All her life she had lived where she didn’t belong. America wasn’t her home. And nor, when she went there now, was England. In each country they treated her as if she came from the other. The truth was, she came from nowhere. She had no home. Not since her father died. She was rootless, tribeless, adrift.
Once this had seemed her greatest strength. She had a way of tapping into things. She could seamlessly adapt, insinuate herself into any group, any culture or situation. She knew instinctively what w
as required, who you needed to know, what you had to do to win. And in her work, which had so long obsessed her, this gift had helped her win all that was worth winning. Now, since Grace’s accident, it all seemed worthless.
In the past three months she had been the strong one, fooling herself that it was what Grace needed. The fact was, she knew no other way to react. Having lost all connection with herself, she had lost it too with her child and, for this, she was consumed with guilt. Action had become a substitute for feeling. Or at least for the expression of it. And this was why, she now saw, she had launched herself into this lunatic adventure with Pilgrim.
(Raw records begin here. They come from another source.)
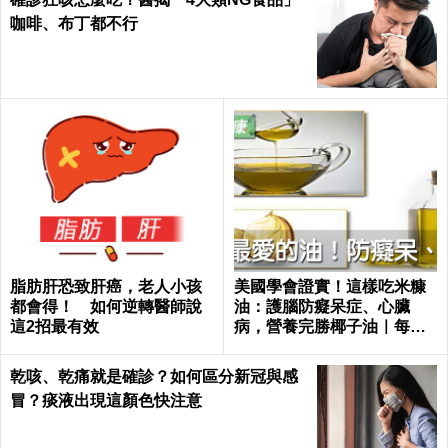
咖啡、布丁都不行
脂肪肝恐致肝癌，老人小孩
美國學會證實！這樣吃米糠
都會得！ 如何逆轉醫師說
油：護腦防癡呆症、心臟
這2招最有效
病，營養完勝椰子油｜每日
健康 Health
乾咳、乾痛就是確診？如何區分新冠與感
冒？痰液出現這顏色快注意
Annie sobbed until her shoulders ached, then she slid her back down the cold stone of the monument and sat with her head in her hands. And there she stayed until the sun dipped pale and liquid behind the distant snowy rim of the Bighorn Mountains and the cottonwoods down by the river melted together in a single black scar. When she looked up, it was night and the world was a lantern of sky.
“Ma’am?”
It was a park ranger. He had a flashlight, but kept its beam tactfully away from her face.
“You okay there ma’am?”
Annie wiped her face and swallowed.
“Yes. Thank you,” she said. “I’m fine.” She got up.
“Your daughter was getting kind of worried down there.”
“Yes, I’m sorry. I’m going now.”
He tipped his hat as she went. “Night ma’am. You go safely now.”
She walked back down to the car, aware he was watching. Grace was asleep, or perhaps she was only pretending to be. Annie started the engine, switched on the lights and made a turn at the top of the road. She looped back onto the interstate and drove through the night, all the way to Choteau.